• PROBLEM TO SOLVE: Report every line of the material below that contains the word "author".

STORED ROWS start

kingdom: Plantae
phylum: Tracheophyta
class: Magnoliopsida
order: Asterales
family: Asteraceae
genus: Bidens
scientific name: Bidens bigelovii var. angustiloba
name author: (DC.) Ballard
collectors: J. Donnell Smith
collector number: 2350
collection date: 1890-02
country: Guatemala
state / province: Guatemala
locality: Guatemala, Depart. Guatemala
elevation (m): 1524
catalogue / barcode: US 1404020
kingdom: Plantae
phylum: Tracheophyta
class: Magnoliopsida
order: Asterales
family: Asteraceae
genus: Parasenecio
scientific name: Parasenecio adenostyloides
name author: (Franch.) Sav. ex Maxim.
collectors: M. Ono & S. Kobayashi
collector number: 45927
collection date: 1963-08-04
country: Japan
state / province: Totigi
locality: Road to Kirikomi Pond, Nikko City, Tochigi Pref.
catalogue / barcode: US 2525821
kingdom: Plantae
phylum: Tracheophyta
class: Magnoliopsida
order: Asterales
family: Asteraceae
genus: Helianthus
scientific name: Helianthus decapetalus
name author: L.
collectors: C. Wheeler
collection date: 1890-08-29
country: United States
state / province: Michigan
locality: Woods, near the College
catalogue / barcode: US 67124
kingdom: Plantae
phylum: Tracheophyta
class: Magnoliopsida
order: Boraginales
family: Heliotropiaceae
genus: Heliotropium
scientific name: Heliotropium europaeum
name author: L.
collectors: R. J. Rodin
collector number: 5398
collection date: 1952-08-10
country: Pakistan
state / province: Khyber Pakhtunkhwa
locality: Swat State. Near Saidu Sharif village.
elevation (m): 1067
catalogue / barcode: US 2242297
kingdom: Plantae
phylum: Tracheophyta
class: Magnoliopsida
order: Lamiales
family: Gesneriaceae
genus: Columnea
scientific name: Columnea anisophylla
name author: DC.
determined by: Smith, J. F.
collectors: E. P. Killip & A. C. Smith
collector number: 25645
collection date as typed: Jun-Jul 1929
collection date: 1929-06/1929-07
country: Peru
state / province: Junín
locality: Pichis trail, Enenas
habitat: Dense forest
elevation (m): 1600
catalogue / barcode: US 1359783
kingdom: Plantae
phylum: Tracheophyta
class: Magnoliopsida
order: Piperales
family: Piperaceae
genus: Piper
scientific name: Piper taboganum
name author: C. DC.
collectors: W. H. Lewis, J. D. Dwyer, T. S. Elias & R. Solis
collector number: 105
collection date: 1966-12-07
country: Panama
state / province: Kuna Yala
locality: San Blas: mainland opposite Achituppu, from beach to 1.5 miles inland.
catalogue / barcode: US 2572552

STORED ROWS end

• EXERCISE OUTPUT:
name author: (DC.) Ballard
name author: (Franch.) Sav. ex Maxim.
name author: L.
name author: L.
name author: DC.
name author: C. DC.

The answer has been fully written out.